Collect the lines of the entries where "wall" shows up.

+===+

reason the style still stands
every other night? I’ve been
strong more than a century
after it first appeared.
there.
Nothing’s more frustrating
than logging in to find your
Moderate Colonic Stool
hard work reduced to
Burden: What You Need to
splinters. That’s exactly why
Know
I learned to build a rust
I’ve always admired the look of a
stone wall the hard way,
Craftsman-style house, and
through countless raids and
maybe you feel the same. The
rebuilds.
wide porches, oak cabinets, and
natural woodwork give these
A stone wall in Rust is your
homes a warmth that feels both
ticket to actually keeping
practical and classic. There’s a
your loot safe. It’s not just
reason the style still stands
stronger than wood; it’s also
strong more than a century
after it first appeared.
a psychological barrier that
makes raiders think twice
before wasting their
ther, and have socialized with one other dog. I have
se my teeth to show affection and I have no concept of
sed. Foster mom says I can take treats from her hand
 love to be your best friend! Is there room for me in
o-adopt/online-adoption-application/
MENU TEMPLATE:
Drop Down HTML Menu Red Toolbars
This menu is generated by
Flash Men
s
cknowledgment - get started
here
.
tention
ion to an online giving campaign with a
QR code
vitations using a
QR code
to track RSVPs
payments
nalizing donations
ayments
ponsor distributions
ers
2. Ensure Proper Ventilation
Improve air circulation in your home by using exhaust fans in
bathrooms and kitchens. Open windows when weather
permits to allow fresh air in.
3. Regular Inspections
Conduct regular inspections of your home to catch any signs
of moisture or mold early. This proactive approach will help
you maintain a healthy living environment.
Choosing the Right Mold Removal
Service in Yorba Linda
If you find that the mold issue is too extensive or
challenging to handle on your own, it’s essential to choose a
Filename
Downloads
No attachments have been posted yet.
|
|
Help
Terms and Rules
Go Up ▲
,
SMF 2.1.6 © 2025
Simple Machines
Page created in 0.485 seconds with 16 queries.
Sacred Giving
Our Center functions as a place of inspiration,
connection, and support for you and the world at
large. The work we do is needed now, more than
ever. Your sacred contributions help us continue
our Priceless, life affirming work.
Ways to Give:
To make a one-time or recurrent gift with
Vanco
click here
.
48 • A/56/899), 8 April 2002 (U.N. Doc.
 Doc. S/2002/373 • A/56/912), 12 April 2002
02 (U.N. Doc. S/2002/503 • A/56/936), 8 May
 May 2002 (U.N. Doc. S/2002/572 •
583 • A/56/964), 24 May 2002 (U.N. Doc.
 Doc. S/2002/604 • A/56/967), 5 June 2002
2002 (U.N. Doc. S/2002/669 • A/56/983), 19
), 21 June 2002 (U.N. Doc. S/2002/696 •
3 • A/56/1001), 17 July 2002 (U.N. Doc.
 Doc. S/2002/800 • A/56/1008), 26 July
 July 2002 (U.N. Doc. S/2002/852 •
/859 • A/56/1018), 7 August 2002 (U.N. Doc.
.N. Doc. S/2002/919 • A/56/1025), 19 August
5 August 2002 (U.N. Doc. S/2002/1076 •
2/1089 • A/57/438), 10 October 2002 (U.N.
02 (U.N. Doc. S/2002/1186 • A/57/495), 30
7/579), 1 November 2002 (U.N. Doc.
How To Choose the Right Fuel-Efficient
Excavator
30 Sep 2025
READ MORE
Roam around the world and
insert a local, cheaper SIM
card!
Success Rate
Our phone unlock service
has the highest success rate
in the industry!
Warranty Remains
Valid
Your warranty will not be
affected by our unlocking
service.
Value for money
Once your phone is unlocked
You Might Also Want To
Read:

+===+

Solution for this task:
stone wall the hard way,
A stone wall in Rust is your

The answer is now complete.